** START OF Extract provided **
# Question re Child SA passport



## Saartjie (Mar 1, 2010)

Hi guys.

I have a question which I am hoping that someone can answer.

My daughter was issued with her first SA passport in 2011. She was 5 months at the time. 

We travel to Sweden once a year and are due to go again this July. 

My question is, although the passport is valid for five years, is there a requirement that the photo must be updated. My daughter is now almost 2 and a half and she doesn't resemble her photograph on the passport very much any more.

Does anyone have any information about the above. Or am I just being paranoid.

Many thanks.

Saartjie


----------



## rooineckrsa (Jan 10, 2013)

Hi Saartjie
I had the same dilema with my daugther, all they did was extend the expiry date and put a new photo on the page and stamped extended next to the photo. hope this helps


----------



## Saartjie (Mar 1, 2010)

rooineckrsa said:


> Hi Saartjie
> I had the same dilema with my daugther, all they did was extend the expiry date and put a new photo on the page and stamped extended next to the photo. hope this helps


Thanks for this, it confirms what I originally thought would be the correct way. Everyone seems to have different opinions on this but I think I will go down to HA and speak to them in person. It's a hassle but I'd rather be safe than sorry. I would hate to have a problem when we fly out as it would be devastating for me if my daughter and I were not allowed to do our yearly trek back to the mother land


----------



## Wantstogohome (Apr 22, 2013)

Saartjie, you probably got it all sorted by now but just wanted to say we travel with our kids regularly and never had a problem with their passports/photo in passports. All 3 kids have a baby (younger than 3 months) in their passports and they still travel on it ;-) 
My eldest son's SA passport expired last year and we only got it renewed this year with obviously updated photo.

I do think the rules say you are suppose to keep an updated photo of your child thats a better resemblance in their passport when you travel but I can't be bothered and like I said, never had a problem. 

Hope this helps.


----------



## LegalMan (Dec 26, 2012)

I assure you it won't be a problem. If you like, and if it makes you feel safer, go to HA and check with them.


----------
** END OF Extract provided **
* _Directions_:
1/ Answer these from the child passport thread:
(a) How old was the daughter when her first passport was issued?
(b) Which country does the family travel to once a year?
(c) In rooineckrsa's account, what word was stamped next to the new photo?
2/ From the child passport thread, copy word for word the stretch from "Saartjie, you probably" through "(Dec 26, 2012)".
** START OF Data shown **
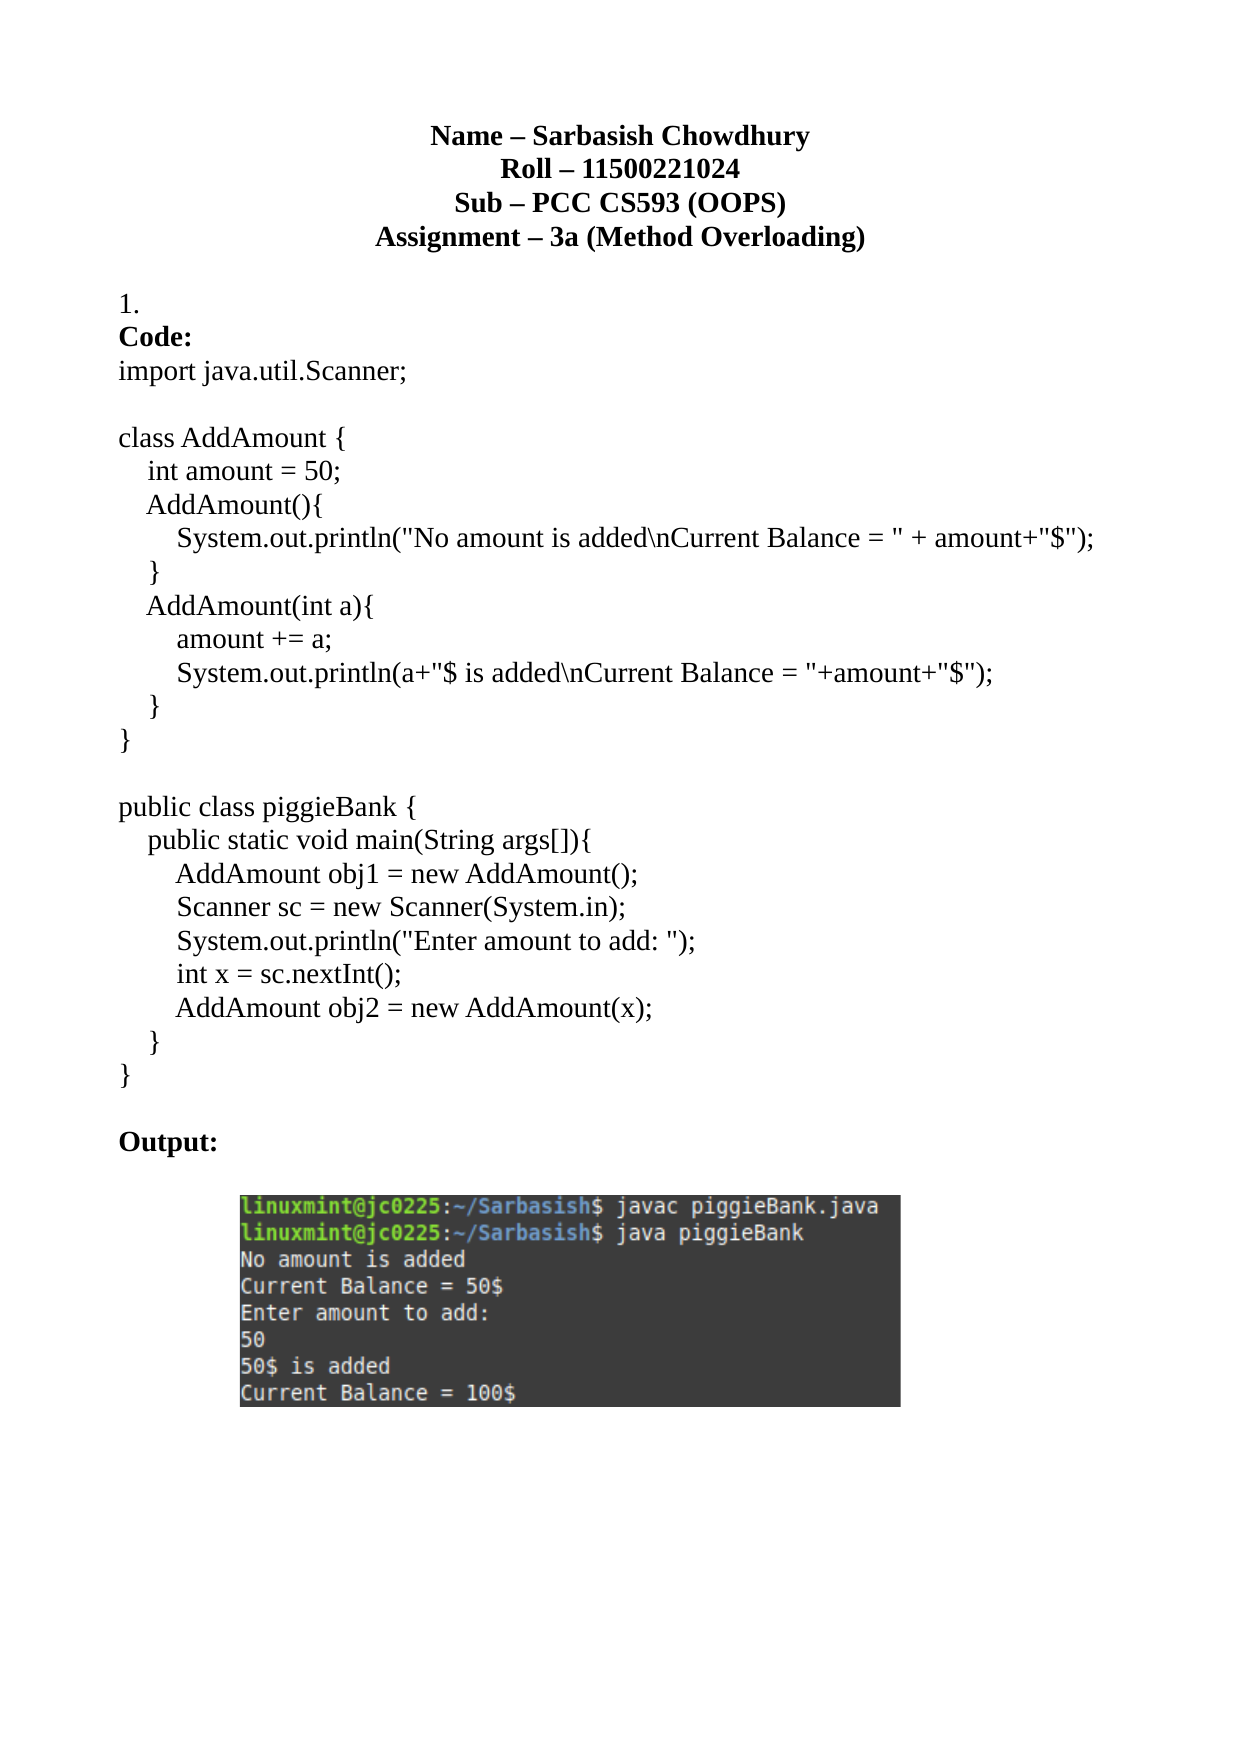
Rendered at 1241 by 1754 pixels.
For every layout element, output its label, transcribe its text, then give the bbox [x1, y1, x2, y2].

text AddAmount obj1 = new AddAmount(); [118, 856, 1122, 889]
text int amount = 50; [118, 453, 1122, 487]
text } [118, 688, 1122, 722]
text AddAmount(){ [118, 487, 1122, 521]
text class AddAmount { [118, 420, 1122, 453]
text Output: [118, 1124, 1122, 1158]
text import java.util.Scanner; [118, 353, 1122, 386]
text public class piggieBank { [118, 789, 1122, 822]
text AddAmount obj2 = new AddAmount(x); [118, 990, 1122, 1024]
text System.out.println(a+"$ is added\nCurrent Balance = "+amount+"$"); [118, 655, 1122, 688]
text System.out.println("Enter amount to add: "); [118, 923, 1122, 957]
text } [118, 1024, 1122, 1057]
text Assignment – 3a (Method Overloading) [118, 219, 1122, 252]
text System.out.println("No amount is added\nCurrent Balance = " + amount+"$"); [118, 521, 1122, 554]
text int x = sc.nextInt(); [118, 957, 1122, 990]
text amount += a; [118, 621, 1122, 655]
text Scanner sc = new Scanner(System.in); [118, 889, 1122, 923]
text } [118, 554, 1122, 588]
text Name – Sarbasish Chowdhury [118, 118, 1122, 152]
picture [239, 1195, 901, 1407]
text Code: [118, 319, 1122, 353]
text } [118, 1057, 1122, 1091]
text public static void main(String args[]){ [118, 822, 1122, 856]
text } [118, 722, 1122, 755]
text Roll – 11500221024 [118, 152, 1122, 185]
text AddAmount(int a){ [118, 588, 1122, 621]
text 1. [118, 286, 1122, 319]
text Sub – PCC CS593 (OOPS) [118, 185, 1122, 219]
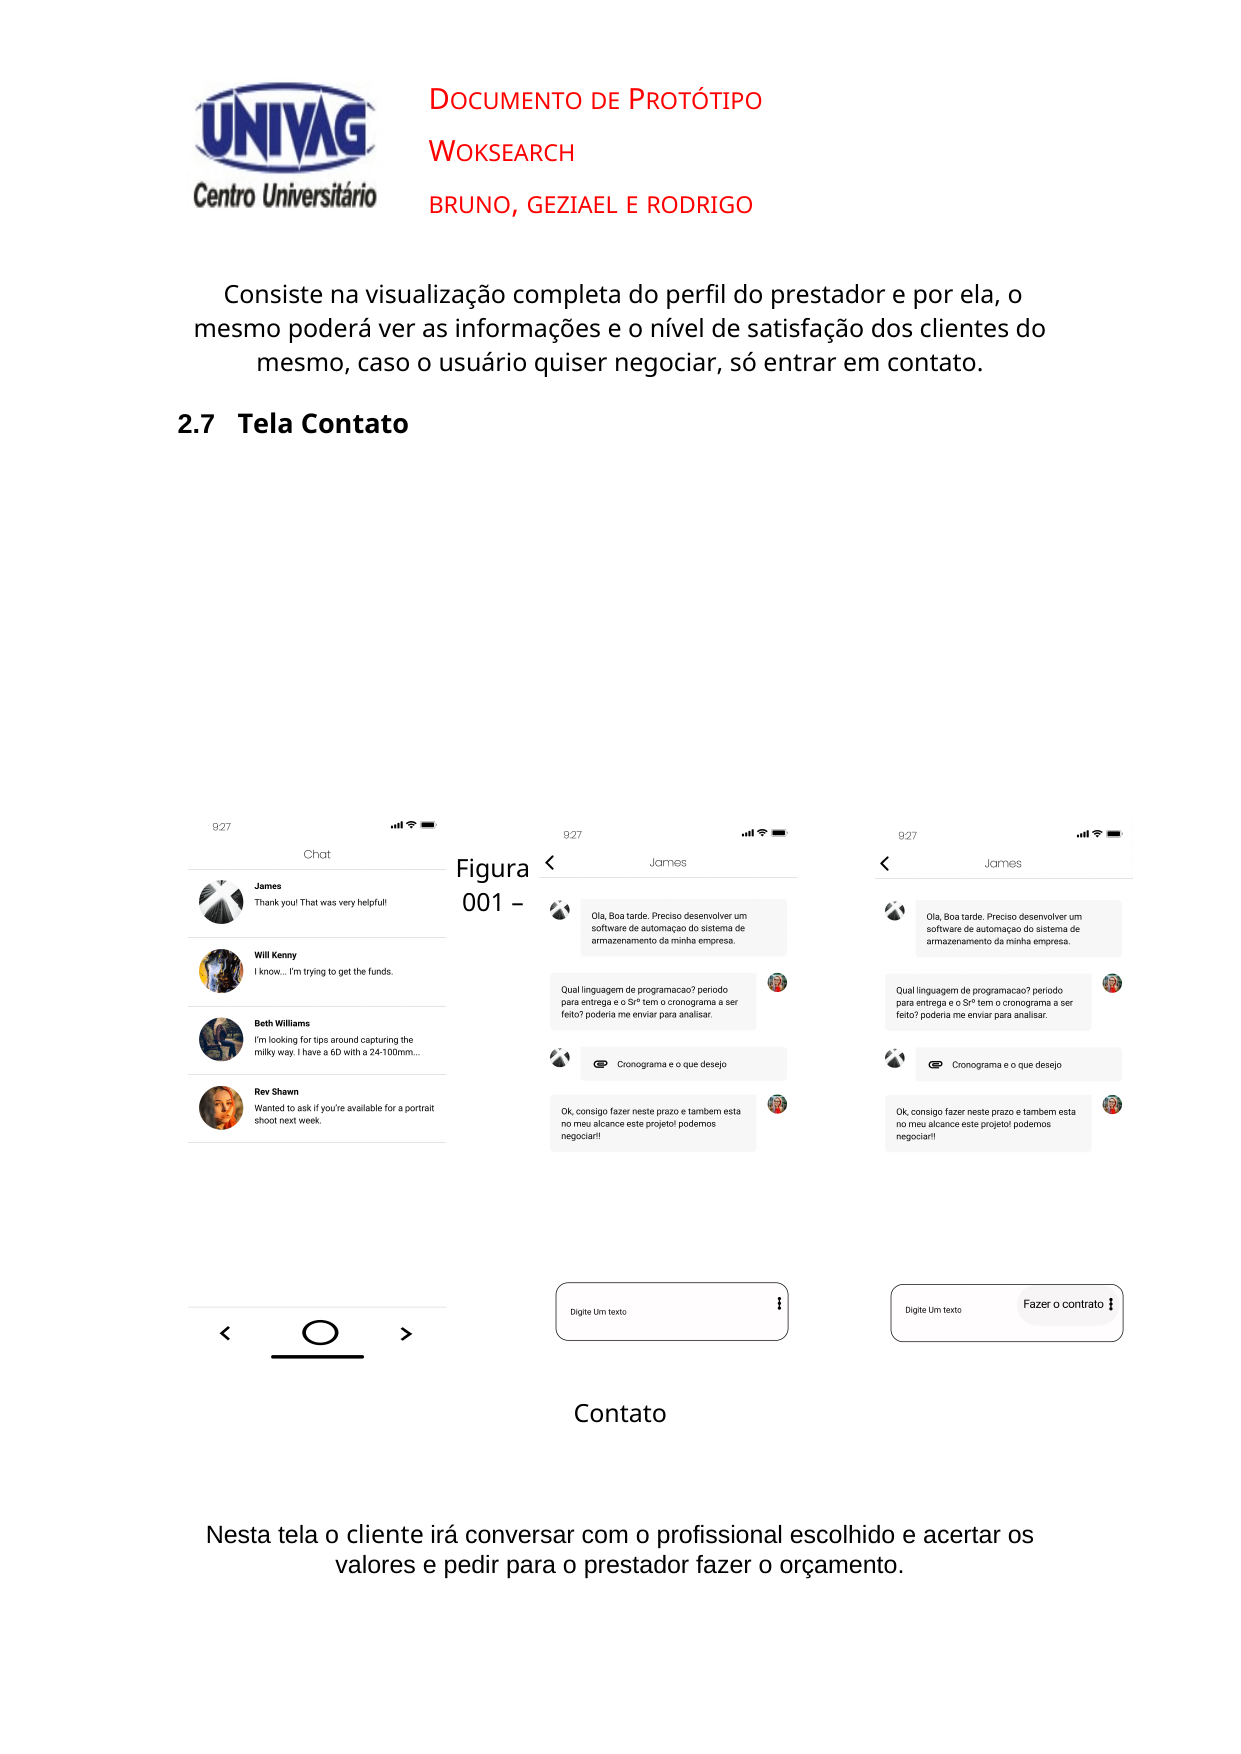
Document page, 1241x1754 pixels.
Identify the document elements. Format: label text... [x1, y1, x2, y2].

text Nesta tela o cliente irá conversar com o profissional escolhido e acertar os valores e pedir para o prestador fazer o orçamento. [177, 1516, 1063, 1579]
picture [875, 818, 1133, 1372]
subtitle Tela Contato [177, 404, 1063, 441]
picture [539, 817, 798, 1372]
picture [188, 810, 447, 1364]
text Consiste na visualização completa do perfil do prestador e por ela, o mesmo poderá ver as informações e o nível de satisfação dos clientes do mesmo, caso o usuário quiser negociar, só entrar em contato. [177, 277, 1063, 379]
text Figura 001 – Contato [177, 850, 1063, 1429]
picture [177, 78, 396, 212]
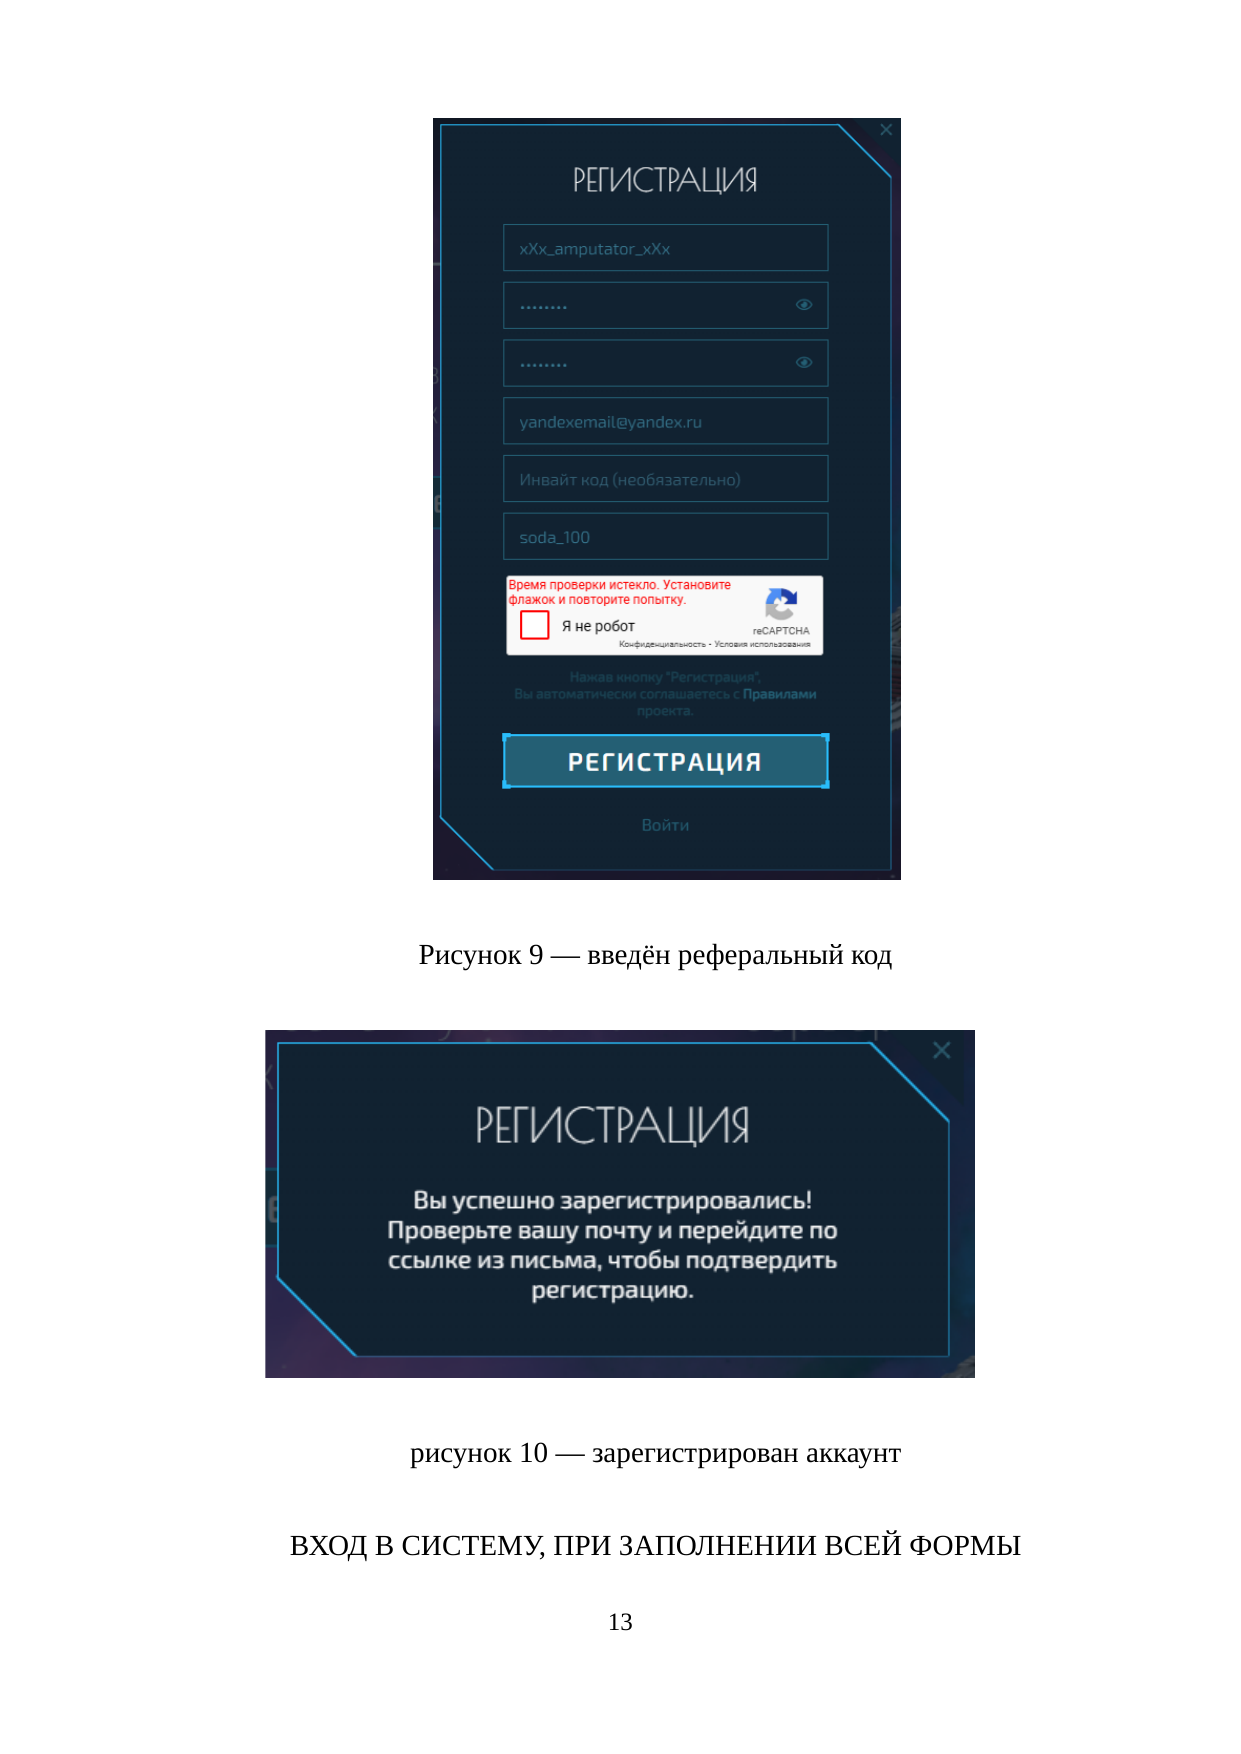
** END OF Data shown **
* _Solutions to each task_:
1/
(a) 5 months
(b) Sweden
(c) Extended

2/
Saartjie, you probably got it all sorted by now but just wanted to say we travel with our kids regularly and never had a problem with their passports/photo in passports. All 3 kids have a baby (younger than 3 months) in their passports and they still travel on it ;-) 
My eldest son's SA passport expired last year and we only got it renewed this year with obviously updated photo.

I do think the rules say you are suppose to keep an updated photo of your child thats a better resemblance in their passport when you travel but I can't be bothered and like I said, never had a problem. 

Hope this helps.


----------



## LegalMan (Dec 26, 2012)